Just 17% of children with coronavirus are hospitalized – and most don’t get any sicker than they would with flu, study suggests
- New research found ‘no statistical difference’ between rates of hospitalization, ICU admission or mechanical ventilation for children with COVID-19 or flu
- The main difference in children with COVID-19 compared to those with flu were higher rates of fever, cough, body aches and upset stomachs
- Study from Children’s National Hospital does not appear to include kids who developed MSI-C – a rare, life-threatening inflammatory disease linked to covid
For most children, coronavirus infection is unlikely to be much worse than the flu, according to a new study – but its authors say both illnesses have to be taken very seriously, especially this winter as the US is likely to be hard-hit by both viruses.
At least 476,000 children in the US have contracted coronavirus, according to an American Academy of Pediatrics and the Children’s Hospital Association report issued last week.
Although the novel virus is particularly alarming to families because it is so new and there are so few treatments to help ease symptoms, the Children’s National Hospital report found that there is no ‘statistically significant difference’ in the rates of hospitalization, ICU admission or mechanical ventilation between young COVID-19 patients and flu patients.
In fact, the main clinical differences they found between patients of the two diseases were symptomatic. Kids with coronavirus were more likely to have fevers, upset stomachs and body aches compared to those with flu.
But as children head back to school amid anticipation that both viruses will start circulating more actively, parents need to be on the lookout for symptoms of either infection.
A new Children’s National Hospital study found that only about 17% percent of children who catch COVID-19 have to be hospitalized – a similar rate as flu – but cases among kids in the US have risen in recent months (file)
It seemed, at first, that children were not getting coronavirus to speak of.
Speculation that kids could be somewhat immune to the disease circulated in scientific communities, and then in broader ones.
It would be a welcome relief, if true, especially after the last flu season.
Flu is so widespread each year that the Centers for Disease Control and Prevention (CDC) does not even track exact case and death numbers in the general adult population.
But flu is particularly dangerous to children (as well as elderly people).
The 2019-2020 flu season was the deadliest in years for American kids, killing at least 188, according to the CDC.

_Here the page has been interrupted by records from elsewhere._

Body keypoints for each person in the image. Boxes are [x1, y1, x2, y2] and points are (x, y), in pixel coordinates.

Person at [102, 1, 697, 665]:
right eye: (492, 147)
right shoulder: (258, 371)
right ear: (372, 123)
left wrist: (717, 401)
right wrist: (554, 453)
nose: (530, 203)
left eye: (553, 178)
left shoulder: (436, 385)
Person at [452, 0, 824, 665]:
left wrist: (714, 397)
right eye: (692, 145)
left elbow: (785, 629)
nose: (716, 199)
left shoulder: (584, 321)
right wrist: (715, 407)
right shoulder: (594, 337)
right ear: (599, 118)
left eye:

After a lull, coronavirus cases have crept up among children, and now represent more than seven percent of COVID-19 cases in the US.
In the Children’s National Hospital study, more kids were diagnosed with flu than with COVID-19.
The study included 315 covid-positive children and more than 1,400 with flu.
While children might have been more likely to catch flu in the first place, the odds that they would get seriously ill from either disease were similar.
Seventeen percent of kids with coronavirus had to be hospitalized, as did 21 percent of those with flu.
Intensive care unit (ICU) admission rates were also comparable. Six percent of pediatric COVID-19 patients and seven percent of flu patients had to be moved to the critical care wards.
Children with coronavirus were just slightly more likely to become so ill they needed machines to breathe for them.
Just two percent of the children with flu had to be put on mechanical ventilators, compared to two percent of the kids treated for coronavirus.
Of kids hospitalized with COVID-19, 28 percent more had diarrhea and vomiting compared to kids who were hospitalized with flu.
Headaches, body aches and chest pain were all about three times more common in kids with coronavirus, the study, published Tuesday in JAMA Network Open, found.
Although the symptoms and progression of the two infections were overwhelmingly similar, the study authors hoped that the subtle differences they identified might help doctors and nurses identify more quickly and correctly which of the respiratory viruses a child has.